Work instructions:
• A. Answer these about the article on why mergers and acquisitions fail:
(i) What position does Emma McHugh hold at Gloat?
(ii) What share of M&A efforts fail to meet their strategic business objectives, according to Harvard Business Review?
(iii) What is the primary concern for most employees during M&As?
• B. From the article on why mergers and acquisitions fail, reproduce everything from "For most employees, the" down to "network of colleagues?", word for word.

Excerpt to read:
--*--

Why do mergers and acquisitions fail?

How HR leaders can avoid common post-deal pitfalls, from our own M&A expert

By Maya Finkelstein

My name is Emma McHugh, and I’m the Director of Service Delivery at Gloat. Throughout my career in project management, operations, and HR leadership, I’ve been through mergers and acquisitions at almost every company I’ve worked at. Without a doubt, the times I’ve spent navigating M&As have been some of the most challenging experiences of my career.

And I’m not alone in this.

According to Harvard Business Review, 70-90% of M&A efforts fail to accomplish the strategic business objectives they set out to. When post-deal integration efforts center around the intersection of employee experience and business goals, mergers and acquisitions can open up doors of opportunity. Unfortunately, they rarely do. I’ve watched many businesses lay off talented employees due to a lack of insight into workforce skills, causing their colleagues to resign voluntarily as morale plummets. While the first all-hands meeting when a deal is announced is often met with enthusiasm, this excitement quickly dissipates as uncertainty sets in. Soon, everyone starts asking themselves, “What does this change mean for me?”

4 common M&A pitfalls HR leaders must avoid

#1. Lack of engagement fosters distrust

For most employees, the primary concern during M&As is job security. Will you still have a job by the time the merger is completed? Will your skills be relevant to this new organization? How will you make these capabilities known to a new network of colleagues?

--*--

Dataset excerpt:
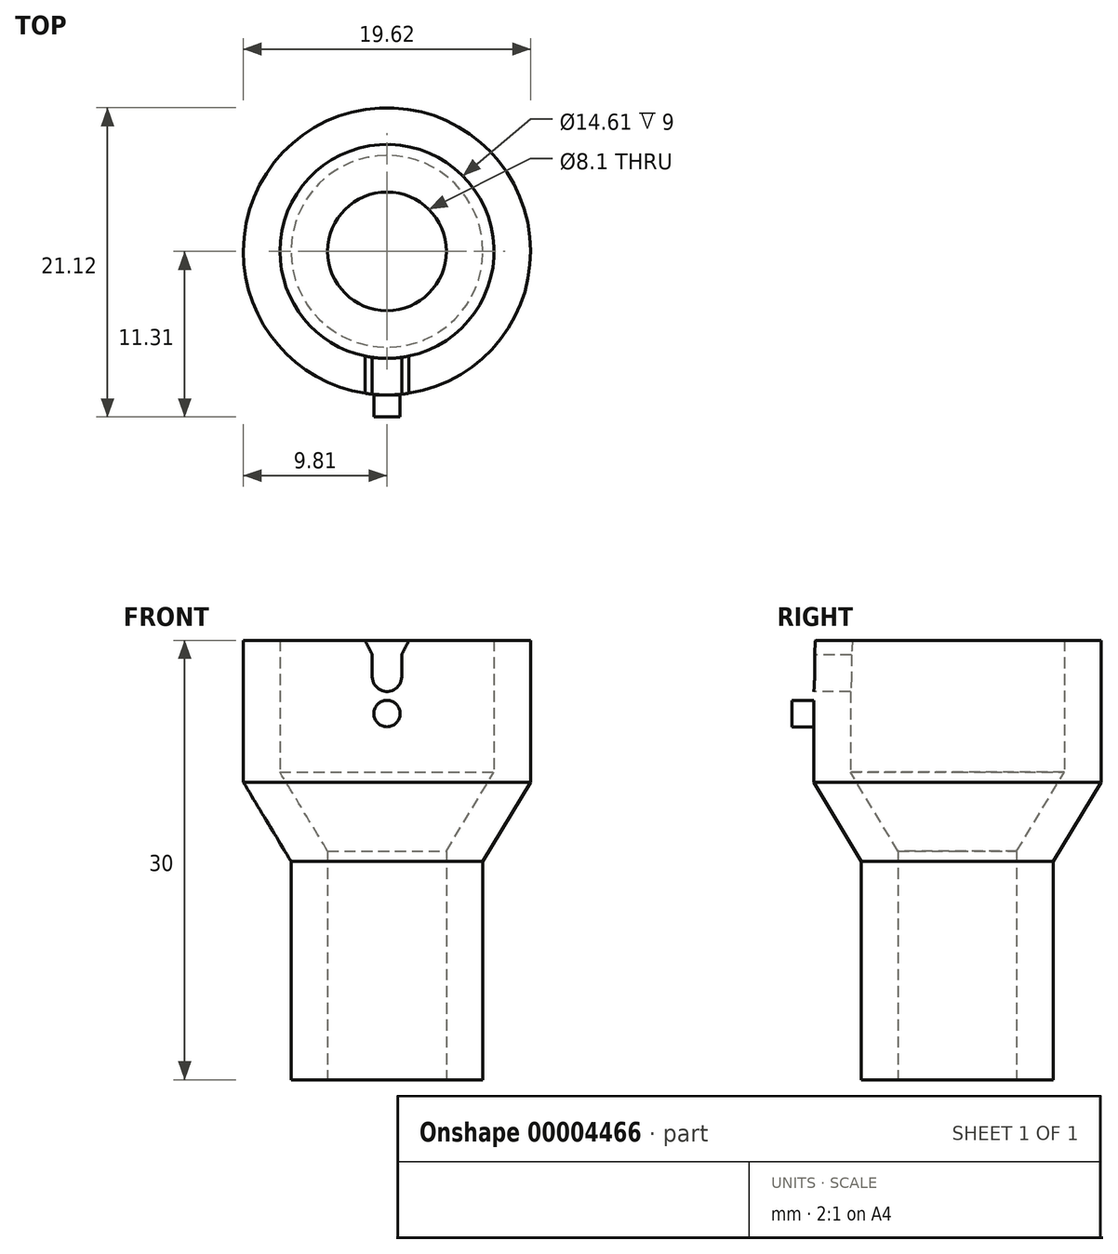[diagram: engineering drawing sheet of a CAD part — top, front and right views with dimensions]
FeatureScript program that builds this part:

--*--

Responses per task:
• A.
(i) Director of Service Delivery
(ii) 70-90%
(iii) Job security

• B.
For most employees, the primary concern during M&As is job security. Will you still have a job by the time the merger is completed? Will your skills be relevant to this new organization? How will you make these capabilities known to a new network of colleagues?